### Problem statement
In the entries below, find the line with "12 78 98.63" and the line with "15 491 1105.4". Print those two and everything between them exactly, and nothing else.
[Opening Data for this task section]
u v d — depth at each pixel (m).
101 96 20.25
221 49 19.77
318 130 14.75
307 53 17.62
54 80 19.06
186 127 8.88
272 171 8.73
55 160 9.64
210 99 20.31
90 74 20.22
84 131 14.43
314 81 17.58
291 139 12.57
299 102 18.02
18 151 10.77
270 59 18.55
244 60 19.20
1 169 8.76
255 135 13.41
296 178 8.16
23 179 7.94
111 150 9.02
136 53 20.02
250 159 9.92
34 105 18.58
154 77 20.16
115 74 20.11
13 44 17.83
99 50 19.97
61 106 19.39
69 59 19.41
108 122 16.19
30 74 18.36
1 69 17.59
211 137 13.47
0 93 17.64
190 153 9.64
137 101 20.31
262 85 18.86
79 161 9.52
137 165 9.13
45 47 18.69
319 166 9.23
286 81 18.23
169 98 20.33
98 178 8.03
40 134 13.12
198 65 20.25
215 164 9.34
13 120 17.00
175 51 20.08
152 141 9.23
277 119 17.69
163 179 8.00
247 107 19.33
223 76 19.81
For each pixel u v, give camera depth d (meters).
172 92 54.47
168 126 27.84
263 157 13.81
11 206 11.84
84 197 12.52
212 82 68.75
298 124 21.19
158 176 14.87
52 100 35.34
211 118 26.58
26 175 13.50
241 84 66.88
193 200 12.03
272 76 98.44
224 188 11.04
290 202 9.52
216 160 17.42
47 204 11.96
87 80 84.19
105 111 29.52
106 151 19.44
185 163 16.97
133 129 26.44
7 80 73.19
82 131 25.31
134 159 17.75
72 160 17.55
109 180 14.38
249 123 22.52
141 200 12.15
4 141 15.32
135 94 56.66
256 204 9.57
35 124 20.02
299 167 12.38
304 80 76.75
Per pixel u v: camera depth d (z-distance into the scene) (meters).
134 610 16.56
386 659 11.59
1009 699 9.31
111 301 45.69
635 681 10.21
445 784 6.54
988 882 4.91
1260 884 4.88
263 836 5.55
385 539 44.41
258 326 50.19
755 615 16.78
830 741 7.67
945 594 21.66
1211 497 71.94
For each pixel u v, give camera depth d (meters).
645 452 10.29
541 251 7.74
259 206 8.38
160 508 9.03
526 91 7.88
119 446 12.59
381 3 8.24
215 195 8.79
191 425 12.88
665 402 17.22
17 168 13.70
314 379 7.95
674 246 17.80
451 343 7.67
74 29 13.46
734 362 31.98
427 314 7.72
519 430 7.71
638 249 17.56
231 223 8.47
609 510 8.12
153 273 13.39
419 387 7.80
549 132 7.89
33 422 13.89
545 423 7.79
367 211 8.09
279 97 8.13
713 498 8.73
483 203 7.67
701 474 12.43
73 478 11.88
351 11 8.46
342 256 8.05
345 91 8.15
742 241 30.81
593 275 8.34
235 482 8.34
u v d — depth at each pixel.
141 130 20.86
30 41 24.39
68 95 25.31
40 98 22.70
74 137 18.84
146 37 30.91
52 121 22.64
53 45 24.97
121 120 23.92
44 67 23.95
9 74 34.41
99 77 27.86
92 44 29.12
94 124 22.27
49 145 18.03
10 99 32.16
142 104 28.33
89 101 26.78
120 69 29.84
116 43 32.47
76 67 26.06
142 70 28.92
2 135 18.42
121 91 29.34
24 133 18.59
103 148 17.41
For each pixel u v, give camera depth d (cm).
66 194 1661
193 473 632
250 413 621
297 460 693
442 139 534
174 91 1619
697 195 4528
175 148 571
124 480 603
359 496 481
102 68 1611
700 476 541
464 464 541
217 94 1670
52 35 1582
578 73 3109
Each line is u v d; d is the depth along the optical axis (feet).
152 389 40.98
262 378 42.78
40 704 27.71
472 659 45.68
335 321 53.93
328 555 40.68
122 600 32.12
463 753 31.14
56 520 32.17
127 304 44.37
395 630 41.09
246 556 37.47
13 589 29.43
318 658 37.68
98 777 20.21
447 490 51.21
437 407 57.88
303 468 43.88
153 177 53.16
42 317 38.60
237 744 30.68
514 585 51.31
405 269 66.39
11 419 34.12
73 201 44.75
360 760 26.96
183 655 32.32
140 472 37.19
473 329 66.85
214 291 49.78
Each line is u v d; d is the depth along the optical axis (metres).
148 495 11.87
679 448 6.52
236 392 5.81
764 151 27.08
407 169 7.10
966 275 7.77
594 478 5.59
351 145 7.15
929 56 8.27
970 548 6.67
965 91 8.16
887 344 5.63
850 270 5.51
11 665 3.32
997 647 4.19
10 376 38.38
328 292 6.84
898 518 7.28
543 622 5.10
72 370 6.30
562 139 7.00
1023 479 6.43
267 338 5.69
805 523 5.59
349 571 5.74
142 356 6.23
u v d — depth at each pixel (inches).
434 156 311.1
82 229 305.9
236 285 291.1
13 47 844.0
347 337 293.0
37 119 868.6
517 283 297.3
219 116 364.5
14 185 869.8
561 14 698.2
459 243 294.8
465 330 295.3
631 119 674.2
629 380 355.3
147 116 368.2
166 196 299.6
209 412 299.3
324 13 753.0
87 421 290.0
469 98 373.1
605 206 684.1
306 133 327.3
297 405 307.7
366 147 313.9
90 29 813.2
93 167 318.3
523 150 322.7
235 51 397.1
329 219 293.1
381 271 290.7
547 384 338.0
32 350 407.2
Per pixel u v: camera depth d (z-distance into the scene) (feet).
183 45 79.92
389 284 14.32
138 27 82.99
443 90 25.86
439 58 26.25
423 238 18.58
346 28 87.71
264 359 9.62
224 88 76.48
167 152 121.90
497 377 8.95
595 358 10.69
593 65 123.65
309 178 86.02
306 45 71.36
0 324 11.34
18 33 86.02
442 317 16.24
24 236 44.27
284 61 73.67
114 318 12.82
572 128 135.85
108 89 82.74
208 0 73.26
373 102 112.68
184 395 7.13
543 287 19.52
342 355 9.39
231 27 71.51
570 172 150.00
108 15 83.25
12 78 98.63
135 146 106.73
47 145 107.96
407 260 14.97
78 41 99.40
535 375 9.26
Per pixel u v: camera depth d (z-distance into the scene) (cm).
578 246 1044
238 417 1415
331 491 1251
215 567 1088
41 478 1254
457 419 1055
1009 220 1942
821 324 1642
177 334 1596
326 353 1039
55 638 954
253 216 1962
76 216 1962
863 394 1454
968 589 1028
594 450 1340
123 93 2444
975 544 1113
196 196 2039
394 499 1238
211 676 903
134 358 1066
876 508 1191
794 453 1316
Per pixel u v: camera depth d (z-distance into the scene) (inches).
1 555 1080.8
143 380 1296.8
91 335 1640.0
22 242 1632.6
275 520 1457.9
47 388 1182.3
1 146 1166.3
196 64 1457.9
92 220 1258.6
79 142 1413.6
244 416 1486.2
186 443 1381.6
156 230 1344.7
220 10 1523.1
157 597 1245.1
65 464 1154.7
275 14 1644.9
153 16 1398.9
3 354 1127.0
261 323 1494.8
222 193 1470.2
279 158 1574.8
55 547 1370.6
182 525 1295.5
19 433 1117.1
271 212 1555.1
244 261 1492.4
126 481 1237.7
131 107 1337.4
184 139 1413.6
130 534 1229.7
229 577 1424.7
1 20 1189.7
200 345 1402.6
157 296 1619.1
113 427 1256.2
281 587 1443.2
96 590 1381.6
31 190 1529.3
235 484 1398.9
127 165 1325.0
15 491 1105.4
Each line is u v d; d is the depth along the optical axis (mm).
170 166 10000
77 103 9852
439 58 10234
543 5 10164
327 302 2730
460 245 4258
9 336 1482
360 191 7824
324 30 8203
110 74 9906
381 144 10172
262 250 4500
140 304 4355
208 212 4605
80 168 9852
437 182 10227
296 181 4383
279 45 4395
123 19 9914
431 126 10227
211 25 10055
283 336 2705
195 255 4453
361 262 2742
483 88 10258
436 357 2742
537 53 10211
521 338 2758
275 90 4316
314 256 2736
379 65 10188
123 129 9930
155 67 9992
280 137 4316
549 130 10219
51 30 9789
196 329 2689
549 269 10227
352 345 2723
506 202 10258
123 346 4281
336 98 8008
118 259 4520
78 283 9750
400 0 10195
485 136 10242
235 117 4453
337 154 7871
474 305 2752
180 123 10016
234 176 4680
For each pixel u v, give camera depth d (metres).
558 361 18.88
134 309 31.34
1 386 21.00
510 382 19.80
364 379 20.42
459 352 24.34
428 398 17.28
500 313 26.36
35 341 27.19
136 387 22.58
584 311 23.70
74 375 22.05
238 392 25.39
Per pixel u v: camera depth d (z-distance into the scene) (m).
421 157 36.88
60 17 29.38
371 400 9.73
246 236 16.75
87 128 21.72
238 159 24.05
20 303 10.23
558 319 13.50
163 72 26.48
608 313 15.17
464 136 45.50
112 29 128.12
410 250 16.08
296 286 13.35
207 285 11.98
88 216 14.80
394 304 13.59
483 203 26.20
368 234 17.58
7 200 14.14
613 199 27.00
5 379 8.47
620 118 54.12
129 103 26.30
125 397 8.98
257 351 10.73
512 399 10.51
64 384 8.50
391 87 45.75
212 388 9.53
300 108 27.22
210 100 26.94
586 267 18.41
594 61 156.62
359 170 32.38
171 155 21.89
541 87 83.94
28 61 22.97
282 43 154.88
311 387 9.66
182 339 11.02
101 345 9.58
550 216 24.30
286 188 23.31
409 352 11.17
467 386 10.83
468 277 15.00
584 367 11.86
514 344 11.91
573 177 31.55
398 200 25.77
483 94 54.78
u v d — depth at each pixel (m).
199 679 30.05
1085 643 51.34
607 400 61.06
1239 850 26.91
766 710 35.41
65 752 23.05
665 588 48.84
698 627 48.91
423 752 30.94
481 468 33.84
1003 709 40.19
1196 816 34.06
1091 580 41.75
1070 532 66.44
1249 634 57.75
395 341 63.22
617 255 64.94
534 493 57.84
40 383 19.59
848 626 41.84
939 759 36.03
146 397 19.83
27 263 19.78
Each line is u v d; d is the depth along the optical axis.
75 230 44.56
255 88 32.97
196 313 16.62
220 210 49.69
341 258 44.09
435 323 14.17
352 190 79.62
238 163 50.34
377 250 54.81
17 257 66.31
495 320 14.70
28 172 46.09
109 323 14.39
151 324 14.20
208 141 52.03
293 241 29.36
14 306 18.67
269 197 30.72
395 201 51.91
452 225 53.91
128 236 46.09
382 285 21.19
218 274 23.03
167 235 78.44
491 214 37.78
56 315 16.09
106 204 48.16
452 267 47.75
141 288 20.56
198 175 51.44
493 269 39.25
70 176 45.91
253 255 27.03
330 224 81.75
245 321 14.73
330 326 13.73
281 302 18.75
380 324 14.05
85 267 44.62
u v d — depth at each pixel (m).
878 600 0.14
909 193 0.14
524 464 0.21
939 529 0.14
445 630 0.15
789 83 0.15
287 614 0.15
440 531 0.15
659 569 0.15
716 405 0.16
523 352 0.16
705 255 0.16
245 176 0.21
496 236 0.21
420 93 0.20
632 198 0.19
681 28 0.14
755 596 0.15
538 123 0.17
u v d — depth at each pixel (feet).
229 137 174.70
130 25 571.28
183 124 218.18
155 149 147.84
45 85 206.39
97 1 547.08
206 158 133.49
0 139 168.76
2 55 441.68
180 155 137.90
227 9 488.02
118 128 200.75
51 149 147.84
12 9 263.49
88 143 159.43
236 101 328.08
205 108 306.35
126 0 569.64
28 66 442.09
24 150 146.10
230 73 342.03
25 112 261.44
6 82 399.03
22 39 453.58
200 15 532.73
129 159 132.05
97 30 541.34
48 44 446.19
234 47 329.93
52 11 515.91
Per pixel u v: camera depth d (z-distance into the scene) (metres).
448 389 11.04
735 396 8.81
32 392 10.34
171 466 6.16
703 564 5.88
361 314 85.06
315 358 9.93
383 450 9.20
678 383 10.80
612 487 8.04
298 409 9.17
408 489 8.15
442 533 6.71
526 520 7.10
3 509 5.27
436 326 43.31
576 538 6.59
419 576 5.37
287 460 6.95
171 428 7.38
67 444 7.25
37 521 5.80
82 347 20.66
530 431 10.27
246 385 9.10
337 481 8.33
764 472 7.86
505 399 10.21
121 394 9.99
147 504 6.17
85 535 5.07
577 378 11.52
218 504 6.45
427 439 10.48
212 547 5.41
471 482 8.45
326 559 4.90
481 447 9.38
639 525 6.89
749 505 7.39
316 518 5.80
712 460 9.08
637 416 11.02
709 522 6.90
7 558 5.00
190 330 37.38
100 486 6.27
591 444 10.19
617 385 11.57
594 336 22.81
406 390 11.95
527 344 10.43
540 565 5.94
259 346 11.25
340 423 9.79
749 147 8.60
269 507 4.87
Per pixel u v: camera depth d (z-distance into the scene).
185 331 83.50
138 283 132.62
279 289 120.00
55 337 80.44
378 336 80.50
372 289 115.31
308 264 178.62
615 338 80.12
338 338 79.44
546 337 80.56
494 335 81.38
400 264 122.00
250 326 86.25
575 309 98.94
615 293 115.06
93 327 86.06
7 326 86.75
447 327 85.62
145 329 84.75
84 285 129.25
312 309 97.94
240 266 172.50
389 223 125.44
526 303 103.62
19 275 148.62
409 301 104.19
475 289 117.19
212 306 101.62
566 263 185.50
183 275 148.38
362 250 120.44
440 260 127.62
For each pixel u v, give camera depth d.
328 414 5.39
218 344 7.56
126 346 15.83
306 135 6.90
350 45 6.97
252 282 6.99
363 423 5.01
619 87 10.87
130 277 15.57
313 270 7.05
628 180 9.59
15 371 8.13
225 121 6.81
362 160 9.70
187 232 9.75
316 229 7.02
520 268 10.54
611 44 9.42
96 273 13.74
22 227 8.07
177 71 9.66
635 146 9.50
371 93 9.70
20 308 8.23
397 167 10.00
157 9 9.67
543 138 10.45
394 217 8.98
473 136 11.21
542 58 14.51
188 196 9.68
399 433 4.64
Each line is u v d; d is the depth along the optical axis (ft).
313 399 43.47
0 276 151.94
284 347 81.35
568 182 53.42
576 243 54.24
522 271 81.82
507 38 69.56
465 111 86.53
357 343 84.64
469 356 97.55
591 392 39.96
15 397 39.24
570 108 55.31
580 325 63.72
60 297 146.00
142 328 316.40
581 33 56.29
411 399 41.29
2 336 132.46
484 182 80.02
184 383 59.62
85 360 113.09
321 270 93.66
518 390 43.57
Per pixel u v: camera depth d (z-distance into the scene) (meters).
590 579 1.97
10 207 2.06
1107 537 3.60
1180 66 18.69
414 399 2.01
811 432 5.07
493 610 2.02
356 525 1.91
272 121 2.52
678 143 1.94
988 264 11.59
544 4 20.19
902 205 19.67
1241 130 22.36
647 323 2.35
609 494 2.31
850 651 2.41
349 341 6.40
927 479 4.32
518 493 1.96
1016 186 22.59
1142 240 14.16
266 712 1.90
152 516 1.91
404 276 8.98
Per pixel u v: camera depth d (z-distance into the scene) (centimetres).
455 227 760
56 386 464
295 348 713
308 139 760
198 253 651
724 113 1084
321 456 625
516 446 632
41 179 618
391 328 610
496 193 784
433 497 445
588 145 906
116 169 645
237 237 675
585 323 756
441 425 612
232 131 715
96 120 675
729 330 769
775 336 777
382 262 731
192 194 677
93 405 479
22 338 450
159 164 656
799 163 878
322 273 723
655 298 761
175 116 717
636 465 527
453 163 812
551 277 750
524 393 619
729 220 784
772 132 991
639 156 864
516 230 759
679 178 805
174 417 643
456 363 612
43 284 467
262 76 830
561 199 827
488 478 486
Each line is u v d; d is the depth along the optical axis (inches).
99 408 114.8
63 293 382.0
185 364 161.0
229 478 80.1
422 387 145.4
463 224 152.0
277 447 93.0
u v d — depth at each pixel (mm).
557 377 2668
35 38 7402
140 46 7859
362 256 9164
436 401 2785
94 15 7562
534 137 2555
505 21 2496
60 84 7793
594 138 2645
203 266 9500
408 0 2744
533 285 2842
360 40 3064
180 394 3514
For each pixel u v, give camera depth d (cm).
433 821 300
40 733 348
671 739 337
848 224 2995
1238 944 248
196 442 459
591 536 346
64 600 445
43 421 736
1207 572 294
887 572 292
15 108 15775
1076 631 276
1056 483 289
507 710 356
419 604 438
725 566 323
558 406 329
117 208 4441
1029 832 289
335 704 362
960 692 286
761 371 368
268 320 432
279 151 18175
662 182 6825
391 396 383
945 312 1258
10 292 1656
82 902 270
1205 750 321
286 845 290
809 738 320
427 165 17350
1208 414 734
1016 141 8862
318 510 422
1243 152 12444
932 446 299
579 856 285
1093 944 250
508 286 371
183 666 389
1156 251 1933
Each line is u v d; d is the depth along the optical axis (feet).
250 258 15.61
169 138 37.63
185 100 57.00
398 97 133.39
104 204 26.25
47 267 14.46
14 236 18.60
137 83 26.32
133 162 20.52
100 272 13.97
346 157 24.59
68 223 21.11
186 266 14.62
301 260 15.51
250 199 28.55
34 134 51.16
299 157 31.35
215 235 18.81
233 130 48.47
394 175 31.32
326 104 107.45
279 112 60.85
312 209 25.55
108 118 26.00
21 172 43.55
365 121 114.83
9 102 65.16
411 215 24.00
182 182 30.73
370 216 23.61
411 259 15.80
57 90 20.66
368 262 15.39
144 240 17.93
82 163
[Closing Data for this task section]
### Result
12 78 98.63
135 146 106.73
47 145 107.96
407 260 14.97
78 41 99.40
535 375 9.26
Per pixel u v: camera depth d (z-distance into the scene) (cm).
578 246 1044
238 417 1415
331 491 1251
215 567 1088
41 478 1254
457 419 1055
1009 220 1942
821 324 1642
177 334 1596
326 353 1039
55 638 954
253 216 1962
76 216 1962
863 394 1454
968 589 1028
594 450 1340
123 93 2444
975 544 1113
196 196 2039
394 499 1238
211 676 903
134 358 1066
876 508 1191
794 453 1316
Per pixel u v: camera depth d (z-distance into the scene) (inches).
1 555 1080.8
143 380 1296.8
91 335 1640.0
22 242 1632.6
275 520 1457.9
47 388 1182.3
1 146 1166.3
196 64 1457.9
92 220 1258.6
79 142 1413.6
244 416 1486.2
186 443 1381.6
156 230 1344.7
220 10 1523.1
157 597 1245.1
65 464 1154.7
275 14 1644.9
153 16 1398.9
3 354 1127.0
261 323 1494.8
222 193 1470.2
279 158 1574.8
55 547 1370.6
182 525 1295.5
19 433 1117.1
271 212 1555.1
244 261 1492.4
126 481 1237.7
131 107 1337.4
184 139 1413.6
130 534 1229.7
229 577 1424.7
1 20 1189.7
200 345 1402.6
157 296 1619.1
113 427 1256.2
281 587 1443.2
96 590 1381.6
31 190 1529.3
235 484 1398.9
127 165 1325.0
15 491 1105.4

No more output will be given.